Puma, which has put a big focus on soccer and running in recent years and makes the bulk of its sales in Europe, has hinted for some time that it was considering returning to major American sports after pulling out of basketball 17 years ago.
Puma said it will partner with athletes and celebrities linked to basketball, noting that basketball shoes still dominate U.S. footwear sales although Nike and Under Armour have been hit by a shift away from basketball performance shoes to more retro styles in the last few years.
Nike has the contract to supply NBA uniforms.
Puma made the announcement as it issued new medium-term targets at a capital markets day.
Puma said it sees "substantial upside" for the brand in the U.S. market, while it expects Greater China - where basketball is also popular - to be its top market by 2022, according to slides prepared for the presentation to investors.

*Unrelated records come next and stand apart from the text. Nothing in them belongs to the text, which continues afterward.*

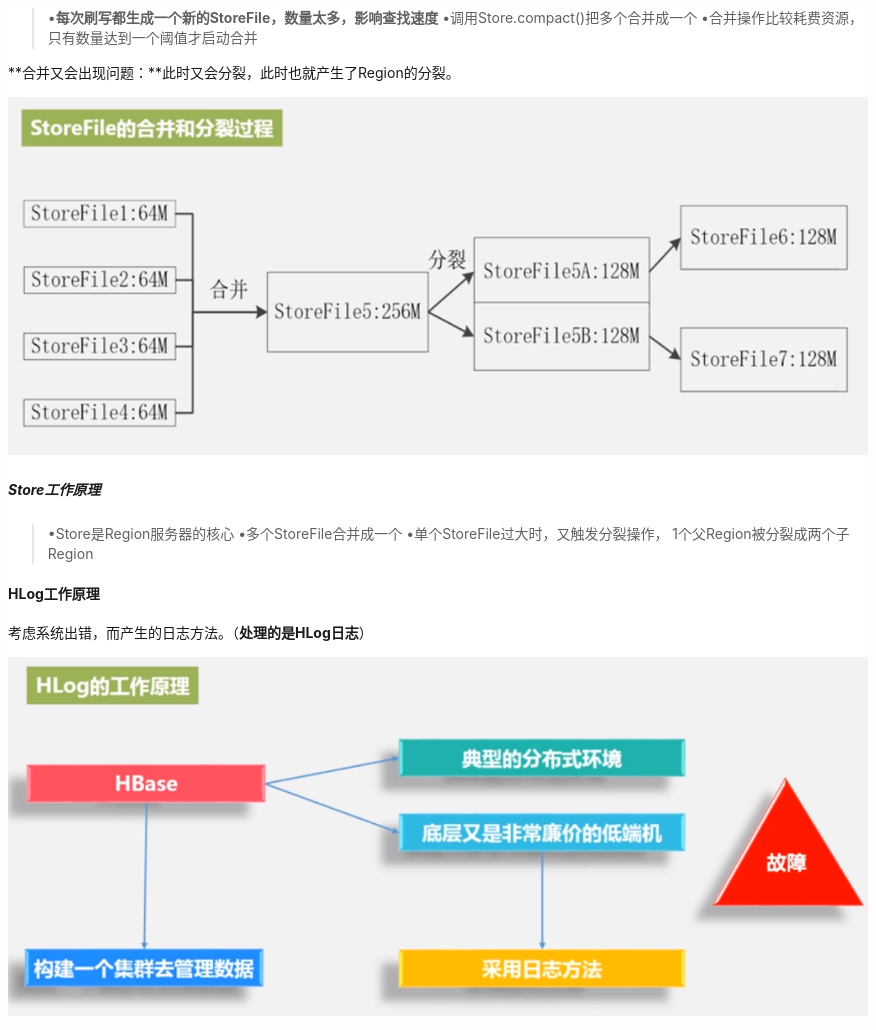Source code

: >•**每次刷写都生成一个新的StoreFile，数量太多，影响查找速度**
>•调用Store.compact()把多个合并成一个
>•合并操作比较耗费资源，只有数量达到一个阈值才启动合并 

**合并又会出现问题：**此时又会分裂，此时也就产生了Region的分裂。

![](/images/bigdata/c12.png)

##### Store工作原理

> •Store是Region服务器的核心
> •多个StoreFile合并成一个
> •单个StoreFile过大时，又触发分裂操作， 1个父Region被分裂成两个子Region 



#### HLog工作原理

考虑系统出错，而产生的日志方法。（**处理的是HLog日志**）

![](/images/bigdata/c13.png)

Puma shares jumped 5.5 percent by 1136 GMT, the second biggest German small-cap gainer. The stock had dipped after French parent Kering said in January it would spin off the brand, before rallying on an upbeat 2018 outlook.
Chief Executive Bjorn Gulden has revived Puma's fortunes over the past five years by sponsoring top soccer teams and partnering with celebrities including singer Rihanna. However, its profitability lags well behind bigger local rival Adidas and market leader Nike.
A focus on the U.S. and Chinese markets should help it boost profits as currently lacks scale in the former, while profit margins are the highest in the sporting goods industry in China.
Puma said on Tuesday it wants to lift its operating profit margin to about 10 percent of sales by 2022 at the latest, up from the 5.6 percent it reported in 2017, and versus 9.8 percent at Adidas and the 13.8 percent Nike saw in fiscal 2016/17.
Shares in Adidas jumped last week after it raised its operating margin target to 11.5 percent for 2020.
Puma expects currency-adjusted consolidated net sales to grow around 10 percent on average per year until 2022 and said it will propose a dividend of between 25 and 35 percent of consolidated net earnings starting in 2019.
It wants sales from its own stores and ecommerce to account for 30 percent of sales in the medium-term, up from 23 percent now, a shift away from wholesale that should also support margins by cutting out the middleman of other retailers.